[SOURCE DATA — start]
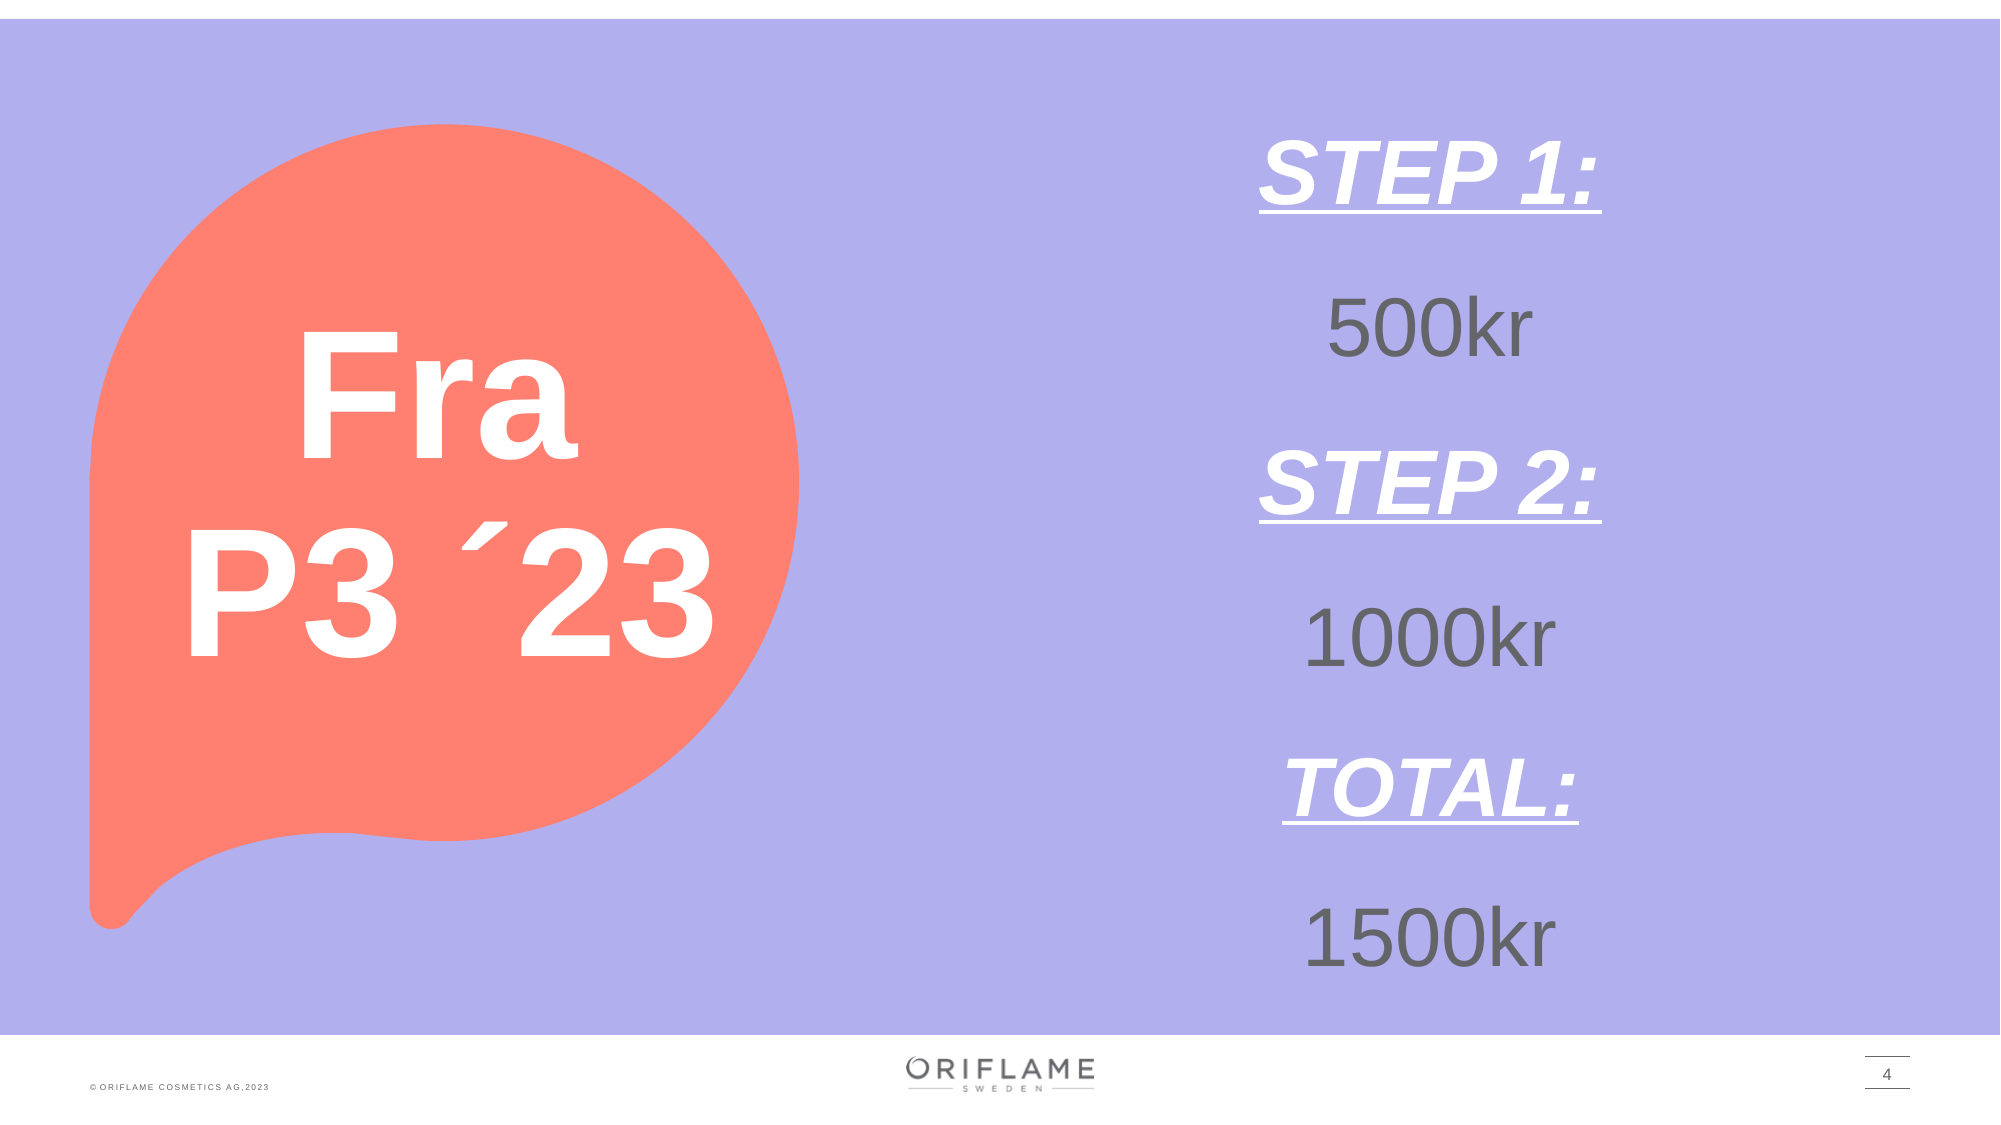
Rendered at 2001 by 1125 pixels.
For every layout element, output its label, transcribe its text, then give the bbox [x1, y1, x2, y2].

slide_number 4 [1865, 1059, 1910, 1088]
picture [906, 1056, 1094, 1092]
title Fra P3 ´23 [137, 293, 733, 696]
text_box STEP 1: 500kr STEP 2: 1000kr TOTAL: 1500kr [936, 105, 1924, 991]
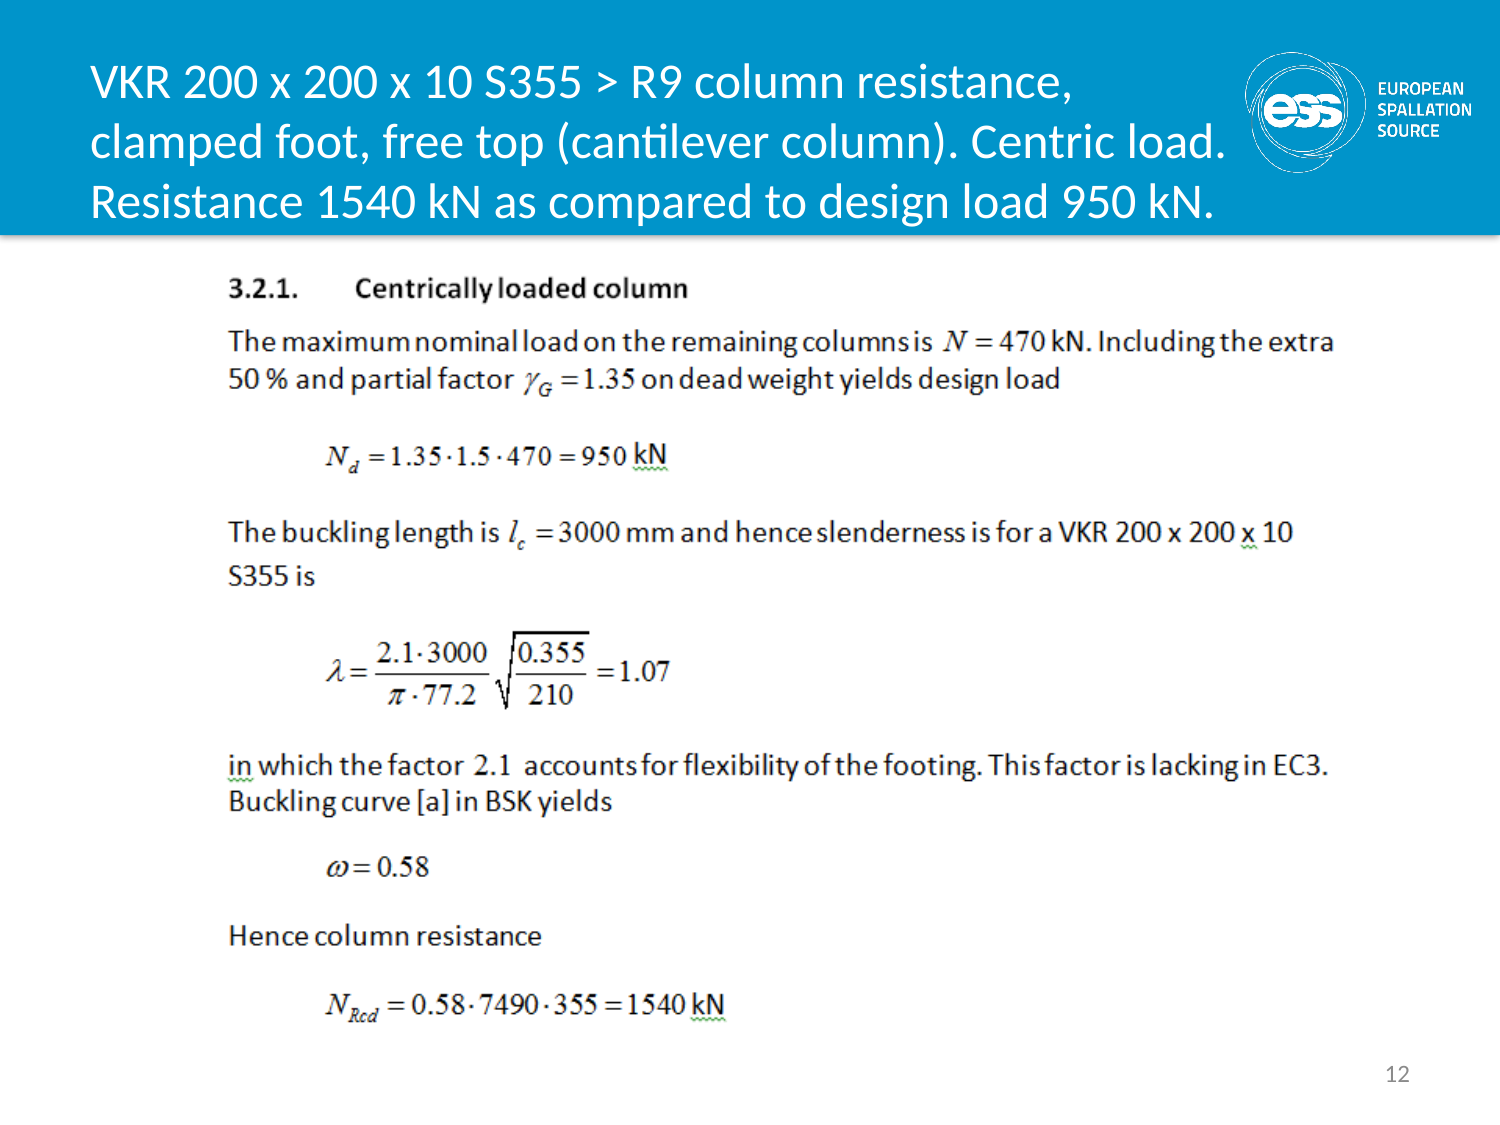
[SOURCE DATA — finish]
◆ **WHAT THIS TASK INVOLVES**
Copy exactly the lines from the line containing "For every layout" through the last line of the records above, both included, and leave out any pictures.

◆ **TASK ANSWER**
For every layout element, output its label, transcribe its text, then give the bbox [x1, y1, x2, y2].

slide_number 4 [1865, 1059, 1910, 1088]
picture [906, 1056, 1094, 1092]
title Fra P3 ´23 [137, 293, 733, 696]
text_box STEP 1: 500kr STEP 2: 1000kr TOTAL: 1500kr [936, 105, 1924, 991]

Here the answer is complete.